As a programmer, I'd want an office just to have some space where I can get work done. That's not because I'm a true believer or a corporate man. It's entirely selfish: my career will be better if I succeed than if I fail, and these terrible open-plan offices do enough damage to day-to-day performance that I'd rather not be in one. Though I'm a Sociopath/opportunist I generally find that it's usually in my interest to work hard, do my best, and play fair. In a conflict, I'll favor my interests above almost anyone else's, but I also avoid such conflicts as much as I can.

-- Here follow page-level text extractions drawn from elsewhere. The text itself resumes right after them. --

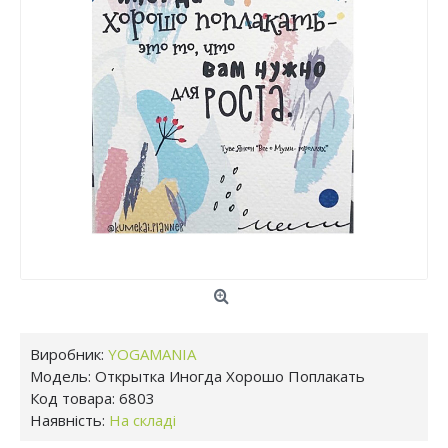
Виробник:
YOGAMANIA
Модель:
Открытка Иногда Хорошо Поплакать
Код товара:
6803
Наявність:
На складі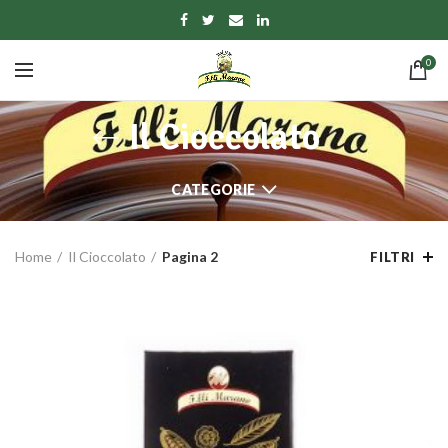
0
Il Cioccolato
CATEGORIE
Home
Il Cioccolato
Pagina 2
FILTRI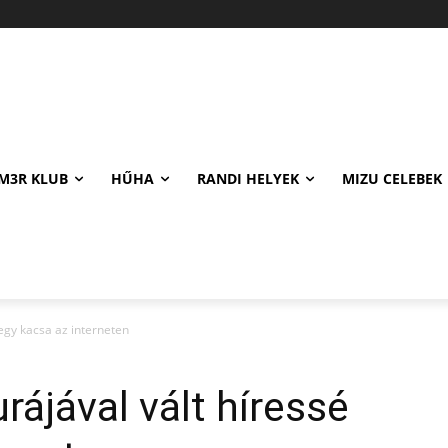
M3R KLUB
HŰHA
RANDI HELYEK
MIZU CELEBEK
é egy kacsa az interneten
urájával vált híressé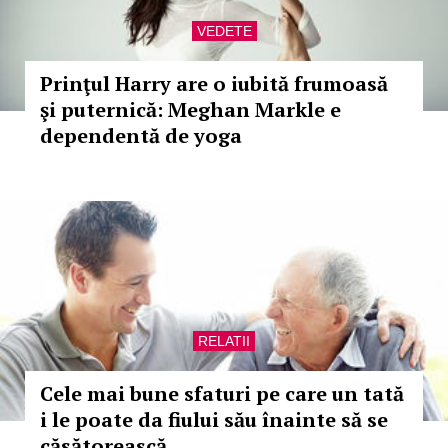
VEDETE
Prinţul Harry are o iubită frumoasă
şi puternică: Meghan Markle e
dependentă de yoga
RELATII
Cele mai bune sfaturi pe care un tată
i le poate da fiului său înainte să se
căsătorească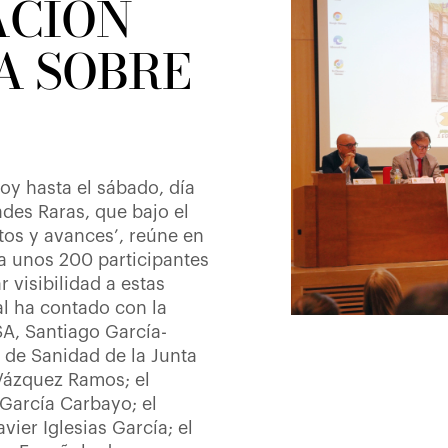
ACIÓN
A SOBRE
oy hasta el sábado, día
des Raras, que bajo el
retos y avances’, reúne en
 a unos 200 participantes
r visibilidad a estas
al ha contado con la
SA, Santiago García-
o de Sanidad de la Junta
 Vázquez Ramos; el
García Carbayo; el
vier Iglesias García; el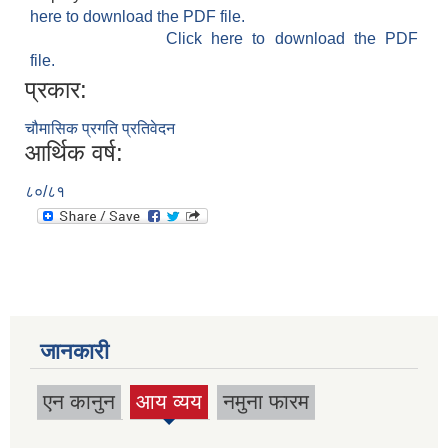
here to download the PDF file.
Click here to download the PDF
file.
प्रकार:
चौमासिक प्रगति प्रतिवेदन
आर्थिक वर्ष:
८०/८१
जानकारी
एन कानुन
आय व्यय
नमुना फारम
(active
tab)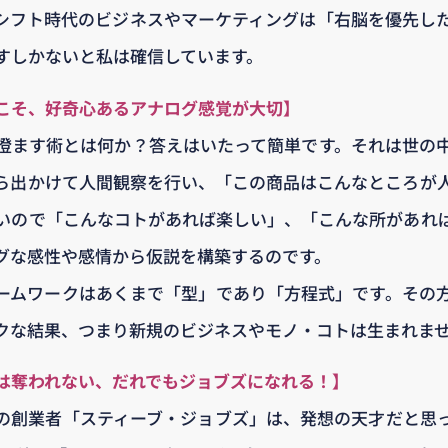
シフト時代のビジネスやマーケティングは「右脳を優先し
すしかないと私は確信しています。
こそ、好奇心あるアナログ感覚が大切】
澄ます術とは何か？答えはいたって簡単です。それは世の
ら出かけて人間観察を行い、「この商品はこんなところが
いので「こんなコトがあれば楽しい」、「こんな所があれ
グな感性や感情から仮説を構築するのです。
ームワークはあくまで「型」であり「方程式」です。その
クな結果、つまり新規のビジネスやモノ・コトは生まれま
事は奪われない、だれでもジョブズになれる！】
の創業者「スティーブ・ジョブズ」は、発想の天才だと思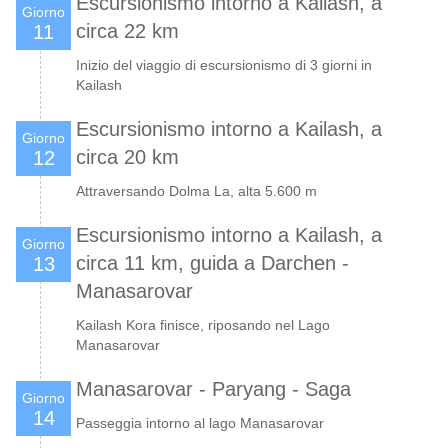
Escursionismo intorno a Kailash, a
Giorno
circa 22 km
11
Inizio del viaggio di escursionismo di 3 giorni in
Kailash
Escursionismo intorno a Kailash, a
Giorno
circa 20 km
12
Attraversando Dolma La, alta 5.600 m
Escursionismo intorno a Kailash, a
Giorno
circa 11 km, guida a Darchen -
13
Manasarovar
Kailash Kora finisce, riposando nel Lago
Manasarovar
Manasarovar - Paryang - Saga
Giorno
14
Passeggia intorno al lago Manasarovar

Other than that, I think that the carnival cash metaphor is spot-on. Moreover, I think the spawning issue (i.e. that sociopaths/opportunists don't usually start at the top) is worth note in technology because it's such a young industry. The age discrimination and the Scrum nonsense are all about creating a permanent culture of the clueless/idealist mindset-- at all levels. The VC-funded ecosystem is one where the Sociopaths get to play multiple companies (as investors, advisors, and executives placed into successful companies after the fact) and the checked-out MacLeod Losers (pragmatists) are shut out by the time they wise up. The goal is to produce monochromatically Clueless/idealist companies that the Sociopaths/opportunists in VC can manage from a distance and discard if they become inconvenient.